Before we begin, run through your safety rules:
Treat every firearm as if it’s loaded.
Never let the muzzle cover anything you are not willing to destroy.
Keep your finger off the trigger until your sights are on target and you’ve made the decision to fire.
Be sure of your target and what’s beyond it.
Clear your firearm, clear your space, and remove all live ammunition from the room.
Today’s Focus — Making the Hands Work as a Team
A great trigger press doesn’t matter if your grip collapses. A great grip doesn’t matter if your trigger press moves the gun. Integration is where consistency is built.
What You’re Training Today
Maintain constant, even grip pressure while the trigger moves.
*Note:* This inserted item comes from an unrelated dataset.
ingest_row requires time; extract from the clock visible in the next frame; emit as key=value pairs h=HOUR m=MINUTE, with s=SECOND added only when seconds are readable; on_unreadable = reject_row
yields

Press the trigger smoothly and straight back without disturbing the sights.
Keep the support hand locked in—it stabilizes the gun while the strong hand moves.
Watch the front sight or dot for movement. Your goal is zero disruption.
How to Work the Drill
Build your grip exactly the same way every rep.
Prep the trigger to the wall.
Press through the wall while keeping your grip pressure steady.
Reset, prep, and repeat—slow, clean, deliberate reps.
This is not a speed day. This is a control day. You’re teaching your hands to do two different jobs at the same time without fighting each other.
Why This Matters
When your grip and trigger press work together, everything else becomes easier—faster follow‑ups, better accuracy, and more confidence behind the gun. This is the skill that separates “pulling the trigger” from running the gun.
Ten focused minutes. Smooth reps. Stable sights. You’re building real skill here.